For me, the worst part of seeing my cat go through this ordeal was that I wanted to pick her up, cradle her, and comfort her as I had always done. I wanted to nuzzle her as I had when she was a young cat, to kiss her face and make her purr … but I couldn’t. She reeked, and her face had become coated with blood and pus and bits of half-eaten food.
Finally, she deteriorated to the point at which she could no longer consume baby food or even milk; she couldn’t drink water from her fountain; she couldn’t groom herself; she was no longer able to use the litter box; she was half-blind and almost entirely deaf. On Friday, September 10, I brought her to the vet’s office to see if there was anything more they could do for her; there wasn’t. We made an appointment for the vet to come by the apartment that evening. I filled out the paperwork and paid the fees before leaving the office, then I took Ripley home for our final hours together.

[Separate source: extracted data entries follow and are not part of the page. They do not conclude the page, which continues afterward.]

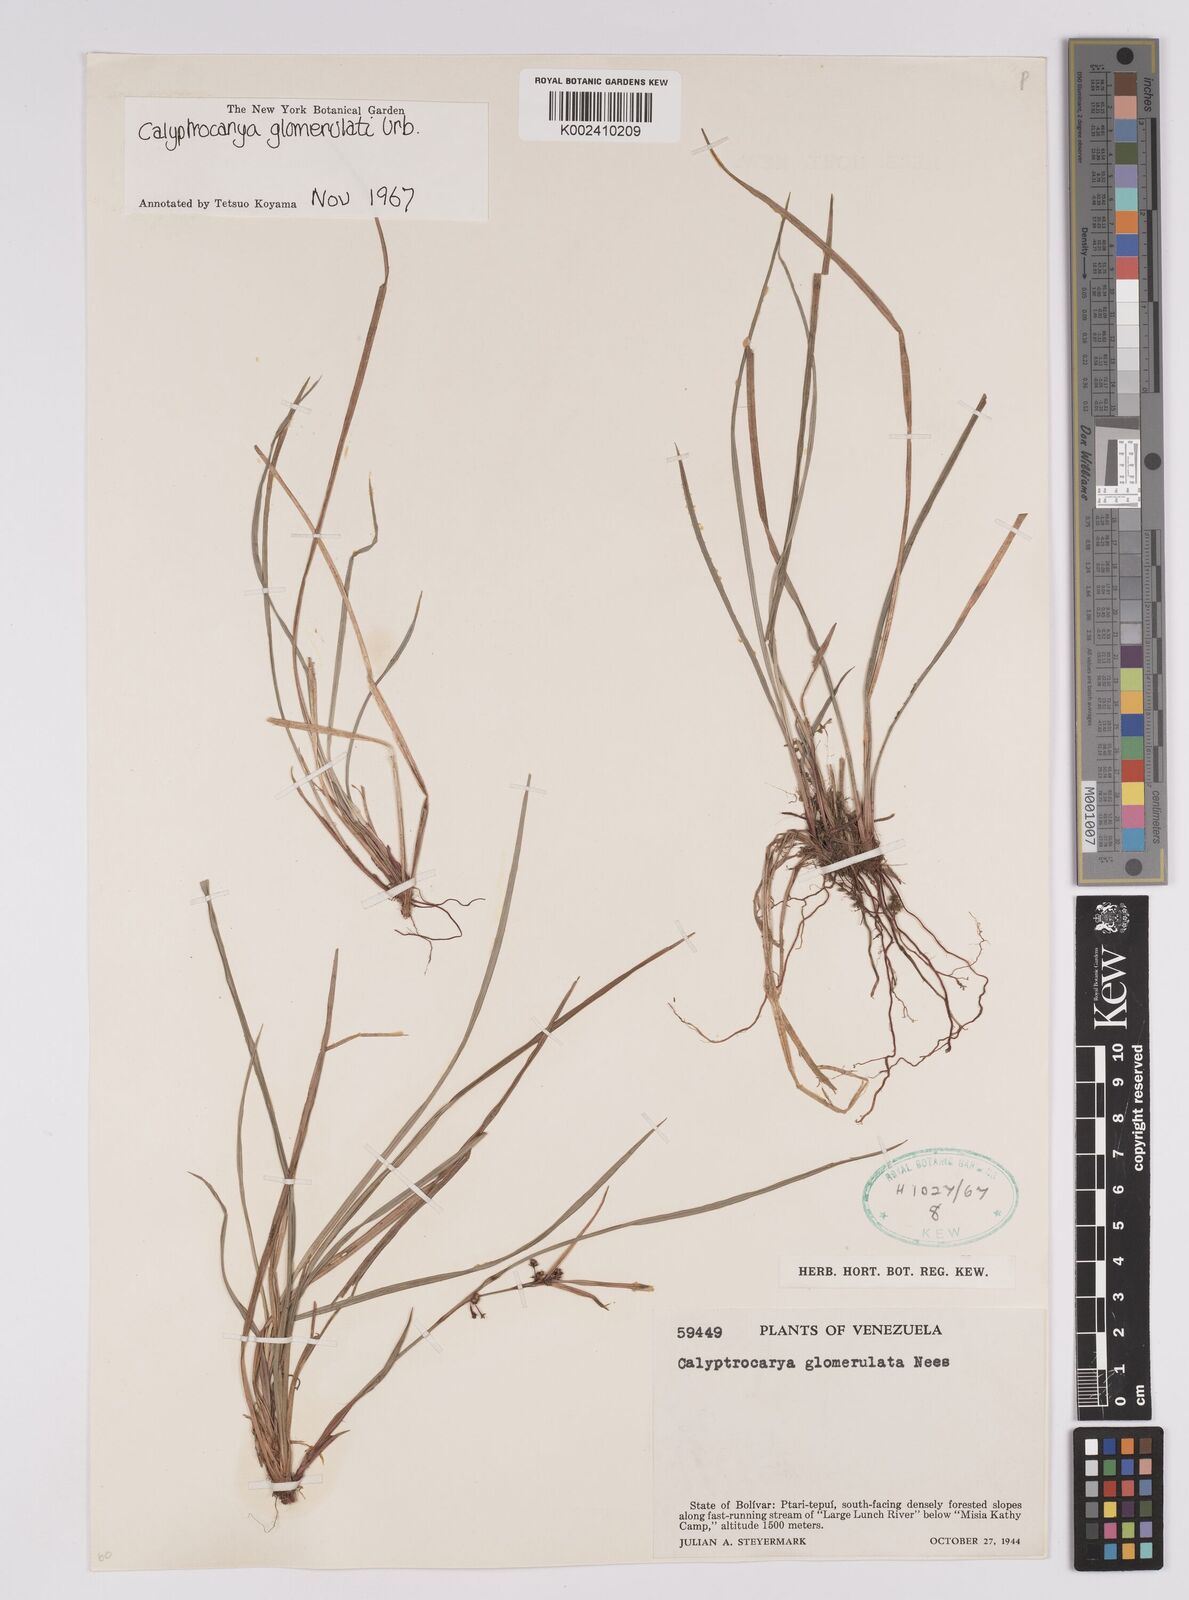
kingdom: Plantae
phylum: Tracheophyta
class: Liliopsida
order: Poales
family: Cyperaceae
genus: Calyptrocarya
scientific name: Calyptrocarya glomerulata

I used a soft washcloth dampened with warm water to gently clean her, and I smoothed her matted fur with her favorite soft-bristle brush. Some pet-wipes helped get rid of the worst of the odor. Then I brought her to living room and placed her on my lap. Once she got comfortable, I started talking to her; it was a one-sided conversation, of course, recalling all our years together. Kara came home early from work, and we brought Ripley into the bedroom to curl up with us for one last afternoon nap.
The vet came by around 7pm, accompanied by a medical technician. We brought Ripley to the living room. Kara put the cat’s favorite pillow on the coffee table and covered it with the cat’s favorite blue fleece. I laid Ripley down on the blanketed pillow and petted her while whispering to keep her calm. The vet gave her a mild sedative. Kara and I said our good-byes to Ripley, and I faced her toward me while the vet prepared the final injection. Once again, I watched a beloved cat slip away.
I take some solace in knowing that Ripley got to meet her end with dignity, free of pain, and in her home, accompanied by those who loved her. But that small comfort is no salve for the daily realization that my beloved feline friend of 18 years has gone, never to return … and that this is the way of things.